On his 2007 return, Jason claimed $600,000 as part of cost of sales that he claimed represented the cost of the marijuana the DEA seized.
The Tax Court found two problems with Jason’s claim. The first was that, simply, he had no support for his claimed costs. As the Court noted:
Petitioner seeks to characterize the cost of marijuana seized by the DEA as COGS. Petitioner values the seized marijuana at $600,000 but has provided no evidence as to how he computed this amount. Petitioner carried at least 70 different strands of marijuana in the West Hollywood dispensary. Petitioner failed to identify which strands were among the marijuana confiscated by the DEA. Petitioner did not provide any evidence regarding the amounts he paid for the strands of marijuana or how he determined his selling prices for the various [*18] strands of marijuana. In addition to marijuana, the DEA also seized edibles and marijuana plants. However, it is unclear whether petitioner is including costs of these items in the $600,000. Because of his complete failure to substantiate the value of the seized marijuana, petitioner is not entitled to claim $600,000 as part of his Schedule C COGS.
But, the Court noted, there was a more fundamental problem—the marijuana wasn’t sold. As the opinion notes:
Additionally, if petitioner had provided substantiation, the seized marijuana would still not be allowable as COGS because the marijuana was confiscated and not sold. See Holt v. Commissioner, 69 T.C. 75, 78 (1977), aff'd, 611 F.2d 1160 [45 AFTR 2d 80-763] (5th Cir. 1980).
Some readers may be thinking there is another way to deal with this. IRC §165 generally allows for deductions of losses incurred where assets are held with an eye towards income or profit.
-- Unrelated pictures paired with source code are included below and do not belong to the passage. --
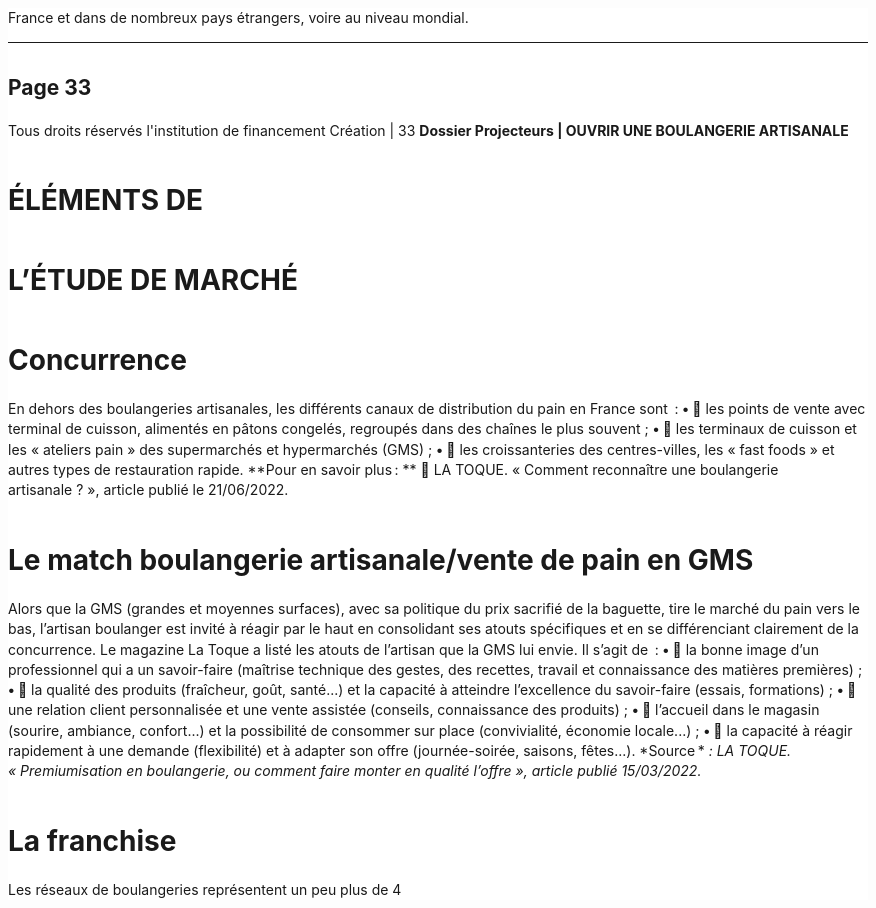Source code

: France et dans de nombreux pays étrangers, voire au niveau mondial.

---
## Page 33
Tous droits réservés l'institution de financement Création
 | 33
**Dossier Projecteurs | OUVRIR UNE BOULANGERIE ARTISANALE**
# ÉLÉMENTS DE  
# L’ÉTUDE DE MARCHÉ
# Concurrence
En dehors des boulangeries artisanales, les différents canaux de distribution du pain en France sont 
:
**• **
les points de vente avec terminal de cuisson, alimentés en pâtons congelés, regroupés dans des 
chaînes le plus souvent ;
**• **
les terminaux de cuisson et les « ateliers pain » des supermarchés et hypermarchés (GMS) ;
**• **
les croissanteries des centres-villes, les « fast foods » et autres types de restauration rapide.
**Pour en savoir plus : **
 
LA TOQUE. « Comment reconnaître une boulangerie artisanale ? », article publié 
le 21/06/2022.
# Le match boulangerie artisanale/vente de pain en GMS
Alors que la GMS (grandes et moyennes surfaces), avec sa politique du prix sacrifié de la baguette, tire 
le marché du pain vers le bas, l’artisan boulanger est invité à réagir par le haut en consolidant ses atouts 
spécifiques et en se différenciant clairement de la concurrence.
Le magazine La Toque a listé les atouts de l’artisan que la GMS lui envie. 
Il s’agit de 
:
**• **
la bonne image d’un professionnel qui a un savoir-faire (maîtrise technique des gestes, des recettes, 
travail et connaissance des matières premières) ;
**• **
la qualité des produits (fraîcheur, goût, santé...) et la capacité à atteindre l’excellence du savoir-faire 
(essais, formations) ;
**• **
une relation client personnalisée et une vente assistée (conseils, connaissance des produits) ;
**• **
l’accueil dans le magasin (sourire, ambiance, confort...) et la possibilité de consommer sur place 
(convivialité, économie locale...) ;
**• **
la capacité à réagir rapidement à une demande (flexibilité) et à adapter son offre (journée-soirée, 
saisons, fêtes...).
*Source *
*: LA TOQUE. « Premiumisation en boulangerie, ou comment faire monter en qualité l’offre », article publié 15/03/2022.*
# La franchise
Les réseaux de boulangeries représentent un peu plus de 4 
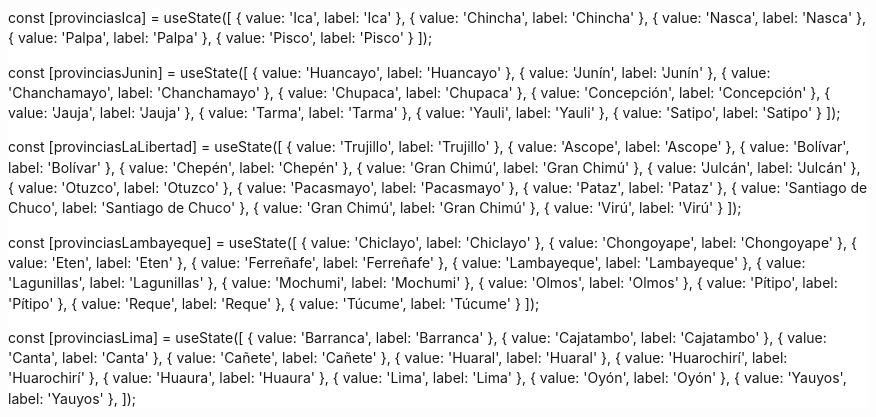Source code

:   const [provinciasIca] = useState([
    { value: 'Ica', label: 'Ica' },
    { value: 'Chincha', label: 'Chincha' },
    { value: 'Nasca', label: 'Nasca' },
    { value: 'Palpa', label: 'Palpa' },
    { value: 'Pisco', label: 'Pisco' }
  ]);

  const [provinciasJunin] = useState([
    { value: 'Huancayo', label: 'Huancayo' },
    { value: 'Junín', label: 'Junín' },
    { value: 'Chanchamayo', label: 'Chanchamayo' },
    { value: 'Chupaca', label: 'Chupaca' },
    { value: 'Concepción', label: 'Concepción' },
    { value: 'Jauja', label: 'Jauja' },
    { value: 'Tarma', label: 'Tarma' },
    { value: 'Yauli', label: 'Yauli' },
    { value: 'Satipo', label: 'Satipo' }
  ]);

  const [provinciasLaLibertad] = useState([
    { value: 'Trujillo', label: 'Trujillo' },
    { value: 'Ascope', label: 'Ascope' },
    { value: 'Bolívar', label: 'Bolívar' },
    { value: 'Chepén', label: 'Chepén' },
    { value: 'Gran Chimú', label: 'Gran Chimú' },
    { value: 'Julcán', label: 'Julcán' },
    { value: 'Otuzco', label: 'Otuzco' },
    { value: 'Pacasmayo', label: 'Pacasmayo' },
    { value: 'Pataz', label: 'Pataz' },
    { value: 'Santiago de Chuco', label: 'Santiago de Chuco' },
    { value: 'Gran Chimú', label: 'Gran Chimú' },
    { value: 'Virú', label: 'Virú' }
  ]);

  const [provinciasLambayeque] = useState([
    { value: 'Chiclayo', label: 'Chiclayo' },
    { value: 'Chongoyape', label: 'Chongoyape' },
    { value: 'Eten', label: 'Eten' },
    { value: 'Ferreñafe', label: 'Ferreñafe' },
    { value: 'Lambayeque', label: 'Lambayeque' },
    { value: 'Lagunillas', label: 'Lagunillas' },
    { value: 'Mochumi', label: 'Mochumi' },
    { value: 'Olmos', label: 'Olmos' },
    { value: 'Pítipo', label: 'Pítipo' },
    { value: 'Reque', label: 'Reque' },
    { value: 'Túcume', label: 'Túcume' }
  ]);

  const [provinciasLima] = useState([
    { value: 'Barranca', label: 'Barranca' },
    { value: 'Cajatambo', label: 'Cajatambo' },
    { value: 'Canta', label: 'Canta' },
    { value: 'Cañete', label: 'Cañete' },
    { value: 'Huaral', label: 'Huaral' },
    { value: 'Huarochirí', label: 'Huarochirí' },
    { value: 'Huaura', label: 'Huaura' },
    { value: 'Lima', label: 'Lima' },
    { value: 'Oyón', label: 'Oyón' },
    { value: 'Yauyos', label: 'Yauyos' },
  ]);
The Tax Court dealt with that as well, noting:
Although it is not entirely clear from the pleadings, petitioner appears to seek to deduct a section 165 loss for the marijuana seized by the DEA. In general, section 165(a) allows a deduction for any loss sustained during the taxable year and not compensated for by insurance or otherwise. Sec. 165(a). However, section 280E provides that no deduction or credit (including a deduction pursuant to section 165) shall be allowed for any amount paid or incurred in connection with trafficking in a controlled substance. Holt v. Commissioner, 69 T.C. 75. Therefore, petitioner is not entitled to a section 165 loss deduction for the marijuana seized by the DEA.